Set exercise »
Copy these lines verbatim, beginning with the line containing "scientific name: Micromeria herpyllomorpha" and continuing through the line containing "genus: Agapostemon".

**** Given entries

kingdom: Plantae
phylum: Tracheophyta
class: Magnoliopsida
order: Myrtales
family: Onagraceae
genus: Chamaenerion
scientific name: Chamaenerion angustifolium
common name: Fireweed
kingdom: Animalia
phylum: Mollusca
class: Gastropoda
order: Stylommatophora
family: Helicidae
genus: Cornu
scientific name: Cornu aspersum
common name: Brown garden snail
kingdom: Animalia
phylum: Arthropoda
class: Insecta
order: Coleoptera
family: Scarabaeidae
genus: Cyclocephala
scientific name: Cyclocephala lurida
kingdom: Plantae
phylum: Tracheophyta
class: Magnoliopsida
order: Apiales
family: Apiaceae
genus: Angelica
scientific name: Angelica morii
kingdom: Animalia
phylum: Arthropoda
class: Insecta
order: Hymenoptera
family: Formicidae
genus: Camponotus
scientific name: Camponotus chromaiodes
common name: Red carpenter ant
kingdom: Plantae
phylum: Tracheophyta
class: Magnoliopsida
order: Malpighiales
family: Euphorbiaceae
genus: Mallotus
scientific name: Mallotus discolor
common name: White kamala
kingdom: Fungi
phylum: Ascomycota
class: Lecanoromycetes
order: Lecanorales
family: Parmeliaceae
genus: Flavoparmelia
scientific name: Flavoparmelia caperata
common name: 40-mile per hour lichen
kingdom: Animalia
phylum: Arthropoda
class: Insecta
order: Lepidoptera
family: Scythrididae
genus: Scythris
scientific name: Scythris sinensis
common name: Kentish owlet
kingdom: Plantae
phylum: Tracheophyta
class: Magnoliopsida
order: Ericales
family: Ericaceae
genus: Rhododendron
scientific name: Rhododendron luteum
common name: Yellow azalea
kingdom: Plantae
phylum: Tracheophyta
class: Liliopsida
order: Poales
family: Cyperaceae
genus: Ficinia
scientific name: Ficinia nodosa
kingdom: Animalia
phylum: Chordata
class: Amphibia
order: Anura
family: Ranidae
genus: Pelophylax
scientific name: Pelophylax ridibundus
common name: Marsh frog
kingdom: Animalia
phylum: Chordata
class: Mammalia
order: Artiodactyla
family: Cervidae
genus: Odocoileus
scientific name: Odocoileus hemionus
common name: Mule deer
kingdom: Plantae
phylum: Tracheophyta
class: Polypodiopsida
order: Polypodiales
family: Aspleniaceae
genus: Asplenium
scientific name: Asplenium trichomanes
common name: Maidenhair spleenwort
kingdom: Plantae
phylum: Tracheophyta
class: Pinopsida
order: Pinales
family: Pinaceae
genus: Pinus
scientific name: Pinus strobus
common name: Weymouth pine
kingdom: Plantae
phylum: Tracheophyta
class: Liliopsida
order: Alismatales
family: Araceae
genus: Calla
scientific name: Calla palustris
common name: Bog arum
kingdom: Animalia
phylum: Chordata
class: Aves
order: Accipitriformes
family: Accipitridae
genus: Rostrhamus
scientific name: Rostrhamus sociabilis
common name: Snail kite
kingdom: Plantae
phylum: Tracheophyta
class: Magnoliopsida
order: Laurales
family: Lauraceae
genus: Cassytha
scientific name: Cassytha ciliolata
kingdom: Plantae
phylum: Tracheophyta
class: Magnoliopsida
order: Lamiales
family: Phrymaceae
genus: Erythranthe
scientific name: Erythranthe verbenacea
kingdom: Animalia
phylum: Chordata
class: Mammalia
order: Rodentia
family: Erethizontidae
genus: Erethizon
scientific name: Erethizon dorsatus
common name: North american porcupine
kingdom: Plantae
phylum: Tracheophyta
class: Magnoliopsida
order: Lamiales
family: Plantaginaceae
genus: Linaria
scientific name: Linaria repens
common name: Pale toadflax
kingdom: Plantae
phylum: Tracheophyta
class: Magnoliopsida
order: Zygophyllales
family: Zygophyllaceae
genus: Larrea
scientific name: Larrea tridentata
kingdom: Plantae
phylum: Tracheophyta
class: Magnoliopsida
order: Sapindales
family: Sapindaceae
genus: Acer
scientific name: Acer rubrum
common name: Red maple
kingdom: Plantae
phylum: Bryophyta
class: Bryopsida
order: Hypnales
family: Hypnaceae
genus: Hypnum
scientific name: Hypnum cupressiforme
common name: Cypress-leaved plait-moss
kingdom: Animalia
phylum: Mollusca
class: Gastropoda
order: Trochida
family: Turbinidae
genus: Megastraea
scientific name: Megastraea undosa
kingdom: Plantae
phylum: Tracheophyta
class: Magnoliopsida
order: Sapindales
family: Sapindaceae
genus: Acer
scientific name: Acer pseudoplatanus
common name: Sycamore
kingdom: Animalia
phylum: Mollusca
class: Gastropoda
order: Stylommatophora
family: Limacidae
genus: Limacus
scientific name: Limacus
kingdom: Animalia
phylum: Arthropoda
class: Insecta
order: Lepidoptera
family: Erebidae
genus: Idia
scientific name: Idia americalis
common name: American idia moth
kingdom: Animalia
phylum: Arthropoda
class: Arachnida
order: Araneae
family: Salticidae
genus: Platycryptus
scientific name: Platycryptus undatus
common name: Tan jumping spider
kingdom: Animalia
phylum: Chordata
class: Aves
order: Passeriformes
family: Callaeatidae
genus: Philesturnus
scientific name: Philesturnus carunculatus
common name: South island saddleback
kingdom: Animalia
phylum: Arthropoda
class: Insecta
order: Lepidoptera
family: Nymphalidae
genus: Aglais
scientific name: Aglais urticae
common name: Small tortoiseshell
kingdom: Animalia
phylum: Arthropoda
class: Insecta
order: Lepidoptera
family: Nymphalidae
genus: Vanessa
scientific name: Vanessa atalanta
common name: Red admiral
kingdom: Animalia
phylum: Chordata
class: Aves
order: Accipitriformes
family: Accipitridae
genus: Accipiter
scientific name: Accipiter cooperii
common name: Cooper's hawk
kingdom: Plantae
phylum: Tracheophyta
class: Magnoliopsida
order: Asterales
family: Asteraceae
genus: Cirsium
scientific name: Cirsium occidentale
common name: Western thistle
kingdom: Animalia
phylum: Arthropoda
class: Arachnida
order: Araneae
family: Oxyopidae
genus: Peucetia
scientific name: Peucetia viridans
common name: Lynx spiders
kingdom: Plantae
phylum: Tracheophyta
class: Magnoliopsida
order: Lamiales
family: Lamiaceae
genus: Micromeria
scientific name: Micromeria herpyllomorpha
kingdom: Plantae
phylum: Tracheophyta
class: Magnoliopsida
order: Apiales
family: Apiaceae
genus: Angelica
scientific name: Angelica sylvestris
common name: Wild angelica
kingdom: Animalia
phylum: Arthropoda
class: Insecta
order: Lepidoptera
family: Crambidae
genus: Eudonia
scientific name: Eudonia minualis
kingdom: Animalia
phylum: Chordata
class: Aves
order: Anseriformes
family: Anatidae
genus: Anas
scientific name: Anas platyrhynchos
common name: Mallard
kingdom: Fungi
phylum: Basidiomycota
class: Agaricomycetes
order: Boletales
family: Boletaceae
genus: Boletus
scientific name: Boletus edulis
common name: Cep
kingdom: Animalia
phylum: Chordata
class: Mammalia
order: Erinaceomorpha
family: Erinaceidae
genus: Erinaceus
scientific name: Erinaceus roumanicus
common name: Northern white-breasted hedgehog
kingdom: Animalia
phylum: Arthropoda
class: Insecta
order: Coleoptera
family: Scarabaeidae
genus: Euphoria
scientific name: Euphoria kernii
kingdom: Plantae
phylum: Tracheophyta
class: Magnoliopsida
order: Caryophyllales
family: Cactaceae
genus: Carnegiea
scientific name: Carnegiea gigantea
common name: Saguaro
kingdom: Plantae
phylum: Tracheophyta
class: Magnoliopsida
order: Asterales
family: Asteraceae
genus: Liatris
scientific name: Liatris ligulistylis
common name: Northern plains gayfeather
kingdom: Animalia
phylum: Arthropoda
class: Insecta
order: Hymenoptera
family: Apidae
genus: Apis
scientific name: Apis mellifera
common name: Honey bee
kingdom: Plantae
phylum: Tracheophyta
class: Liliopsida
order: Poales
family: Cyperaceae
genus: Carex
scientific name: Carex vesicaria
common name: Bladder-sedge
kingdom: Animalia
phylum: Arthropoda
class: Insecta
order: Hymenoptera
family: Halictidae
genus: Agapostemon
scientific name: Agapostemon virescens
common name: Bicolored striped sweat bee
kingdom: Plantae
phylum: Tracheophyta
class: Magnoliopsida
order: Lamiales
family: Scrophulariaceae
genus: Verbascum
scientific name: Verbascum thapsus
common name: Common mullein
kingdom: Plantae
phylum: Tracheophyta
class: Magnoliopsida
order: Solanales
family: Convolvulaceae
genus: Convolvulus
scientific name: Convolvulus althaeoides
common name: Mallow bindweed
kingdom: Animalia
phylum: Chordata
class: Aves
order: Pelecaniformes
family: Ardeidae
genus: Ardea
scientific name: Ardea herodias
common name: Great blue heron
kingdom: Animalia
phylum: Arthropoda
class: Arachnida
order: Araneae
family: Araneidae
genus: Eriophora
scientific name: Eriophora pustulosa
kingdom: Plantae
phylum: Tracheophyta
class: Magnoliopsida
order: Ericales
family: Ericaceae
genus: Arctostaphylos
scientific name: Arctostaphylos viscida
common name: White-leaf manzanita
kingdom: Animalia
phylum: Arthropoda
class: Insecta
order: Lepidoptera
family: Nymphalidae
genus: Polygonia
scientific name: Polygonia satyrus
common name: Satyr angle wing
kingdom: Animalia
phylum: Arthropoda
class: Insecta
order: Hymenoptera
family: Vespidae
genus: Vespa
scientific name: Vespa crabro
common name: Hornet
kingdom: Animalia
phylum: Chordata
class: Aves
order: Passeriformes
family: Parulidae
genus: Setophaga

********

Result below »
scientific name: Micromeria herpyllomorpha
kingdom: Plantae
phylum: Tracheophyta
class: Magnoliopsida
order: Apiales
family: Apiaceae
genus: Angelica
scientific name: Angelica sylvestris
common name: Wild angelica
kingdom: Animalia
phylum: Arthropoda
class: Insecta
order: Lepidoptera
family: Crambidae
genus: Eudonia
scientific name: Eudonia minualis
kingdom: Animalia
phylum: Chordata
class: Aves
order: Anseriformes
family: Anatidae
genus: Anas
scientific name: Anas platyrhynchos
common name: Mallard
kingdom: Fungi
phylum: Basidiomycota
class: Agaricomycetes
order: Boletales
family: Boletaceae
genus: Boletus
scientific name: Boletus edulis
common name: Cep
kingdom: Animalia
phylum: Chordata
class: Mammalia
order: Erinaceomorpha
family: Erinaceidae
genus: Erinaceus
scientific name: Erinaceus roumanicus
common name: Northern white-breasted hedgehog
kingdom: Animalia
phylum: Arthropoda
class: Insecta
order: Coleoptera
family: Scarabaeidae
genus: Euphoria
scientific name: Euphoria kernii
kingdom: Plantae
phylum: Tracheophyta
class: Magnoliopsida
order: Caryophyllales
family: Cactaceae
genus: Carnegiea
scientific name: Carnegiea gigantea
common name: Saguaro
kingdom: Plantae
phylum: Tracheophyta
class: Magnoliopsida
order: Asterales
family: Asteraceae
genus: Liatris
scientific name: Liatris ligulistylis
common name: Northern plains gayfeather
kingdom: Animalia
phylum: Arthropoda
class: Insecta
order: Hymenoptera
family: Apidae
genus: Apis
scientific name: Apis mellifera
common name: Honey bee
kingdom: Plantae
phylum: Tracheophyta
class: Liliopsida
order: Poales
family: Cyperaceae
genus: Carex
scientific name: Carex vesicaria
common name: Bladder-sedge
kingdom: Animalia
phylum: Arthropoda
class: Insecta
order: Hymenoptera
family: Halictidae
genus: Agapostemon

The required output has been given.